Another approach to find moving average without using numpy, panda

import itertools
sample = [2, 6, 10, 8, 11, 10]
list(itertools.starmap(lambda a,b: b/a, 
               enumerate(itertools.accumulate(sample), 1)))

will print [2.0, 4.0, 6.0, 6.5, 7.4, 7.833333333333333]

This question is now even older than when NeXuS wrote about it last month, BUT I like how his code deals with edge cases. However, because it is a “simple moving average,” its results lag behind the data they apply to. I thought that dealing with edge cases in a more satisfying way than NumPy’s modes valid, same, and full could be achieved by applying a similar approach to a convolution() based method.
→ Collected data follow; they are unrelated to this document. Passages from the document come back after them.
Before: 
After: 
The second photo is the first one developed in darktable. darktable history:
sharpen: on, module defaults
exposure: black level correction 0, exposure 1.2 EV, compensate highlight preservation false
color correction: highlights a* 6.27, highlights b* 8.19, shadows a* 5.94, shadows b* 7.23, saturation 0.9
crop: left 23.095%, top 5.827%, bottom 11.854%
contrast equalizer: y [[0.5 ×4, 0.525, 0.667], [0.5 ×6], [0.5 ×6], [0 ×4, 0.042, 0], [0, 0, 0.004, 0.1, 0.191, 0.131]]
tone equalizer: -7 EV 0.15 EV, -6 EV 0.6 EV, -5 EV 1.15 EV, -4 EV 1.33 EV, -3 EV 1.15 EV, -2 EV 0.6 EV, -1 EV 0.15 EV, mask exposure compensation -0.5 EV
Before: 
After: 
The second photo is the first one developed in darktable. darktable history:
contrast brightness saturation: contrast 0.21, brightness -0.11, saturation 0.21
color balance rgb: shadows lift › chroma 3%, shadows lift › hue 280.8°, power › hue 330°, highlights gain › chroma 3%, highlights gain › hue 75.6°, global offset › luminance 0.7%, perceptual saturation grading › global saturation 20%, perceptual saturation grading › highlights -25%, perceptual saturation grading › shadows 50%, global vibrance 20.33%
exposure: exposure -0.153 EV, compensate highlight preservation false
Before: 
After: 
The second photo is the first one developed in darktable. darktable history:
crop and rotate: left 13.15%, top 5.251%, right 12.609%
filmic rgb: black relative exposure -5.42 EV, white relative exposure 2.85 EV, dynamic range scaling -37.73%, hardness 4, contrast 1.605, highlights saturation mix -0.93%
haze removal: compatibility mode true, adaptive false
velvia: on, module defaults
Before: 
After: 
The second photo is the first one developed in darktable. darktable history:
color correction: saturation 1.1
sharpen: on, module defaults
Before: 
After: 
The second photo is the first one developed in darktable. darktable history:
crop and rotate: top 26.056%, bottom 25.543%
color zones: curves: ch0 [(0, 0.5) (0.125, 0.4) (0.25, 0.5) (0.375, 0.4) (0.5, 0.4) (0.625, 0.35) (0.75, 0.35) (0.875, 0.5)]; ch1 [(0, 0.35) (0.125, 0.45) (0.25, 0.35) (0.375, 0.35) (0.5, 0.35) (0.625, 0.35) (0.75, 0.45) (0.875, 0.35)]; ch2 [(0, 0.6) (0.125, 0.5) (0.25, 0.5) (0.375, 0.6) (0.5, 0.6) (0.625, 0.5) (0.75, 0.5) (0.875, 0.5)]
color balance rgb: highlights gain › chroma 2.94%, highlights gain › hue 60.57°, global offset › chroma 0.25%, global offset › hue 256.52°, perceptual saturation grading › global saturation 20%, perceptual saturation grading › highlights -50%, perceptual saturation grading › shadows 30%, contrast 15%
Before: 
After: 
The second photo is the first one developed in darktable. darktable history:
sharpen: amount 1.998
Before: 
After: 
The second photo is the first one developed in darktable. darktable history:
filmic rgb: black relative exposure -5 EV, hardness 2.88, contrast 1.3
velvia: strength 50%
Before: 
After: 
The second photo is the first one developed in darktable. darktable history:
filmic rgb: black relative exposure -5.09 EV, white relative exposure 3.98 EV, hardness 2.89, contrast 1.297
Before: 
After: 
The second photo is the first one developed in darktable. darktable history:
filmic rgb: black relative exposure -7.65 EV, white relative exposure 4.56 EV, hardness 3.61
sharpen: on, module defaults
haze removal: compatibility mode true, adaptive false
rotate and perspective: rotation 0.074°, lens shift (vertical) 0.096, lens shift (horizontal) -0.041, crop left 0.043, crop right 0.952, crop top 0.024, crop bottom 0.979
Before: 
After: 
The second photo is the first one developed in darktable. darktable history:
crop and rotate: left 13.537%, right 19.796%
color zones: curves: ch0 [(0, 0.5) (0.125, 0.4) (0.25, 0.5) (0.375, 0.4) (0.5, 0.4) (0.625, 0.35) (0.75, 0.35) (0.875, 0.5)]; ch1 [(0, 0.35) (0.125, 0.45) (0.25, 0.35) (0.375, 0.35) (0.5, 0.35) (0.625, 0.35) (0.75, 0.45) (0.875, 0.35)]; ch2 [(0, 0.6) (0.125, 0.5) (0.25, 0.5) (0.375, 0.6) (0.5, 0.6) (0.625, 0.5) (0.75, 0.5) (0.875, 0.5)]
My contribution uses a central running average to align its results with their data. When there are too few points available for the full-sized window to be used, running averages are computed from successively smaller windows at the edges of the array. [Actually, from successively larger windows, but that’s an implementation detail.]

import numpy as np

def running_mean(l, N):
    # Also works for the(strictly invalid) cases when N is even.
    if (N//2)*2 == N:
        N = N - 1
    front = np.zeros(N//2)
    back = np.zeros(N//2)

    for i in range(1, (N//2)*2, 2):
        front[i//2] = np.convolve(l[:i], np.ones((i,))/i, mode = 'valid')
    for i in range(1, (N//2)*2, 2):
        back[i//2] = np.convolve(l[-i:], np.ones((i,))/i, mode = 'valid')
    return np.concatenate([front, np.convolve(l, np.ones((N,))/N, mode = 'valid'), back[::-1]])

It’s relatively slow because it uses convolve(), and could likely be spruced up quite a lot by a true Pythonista, however, I believe that the idea stands.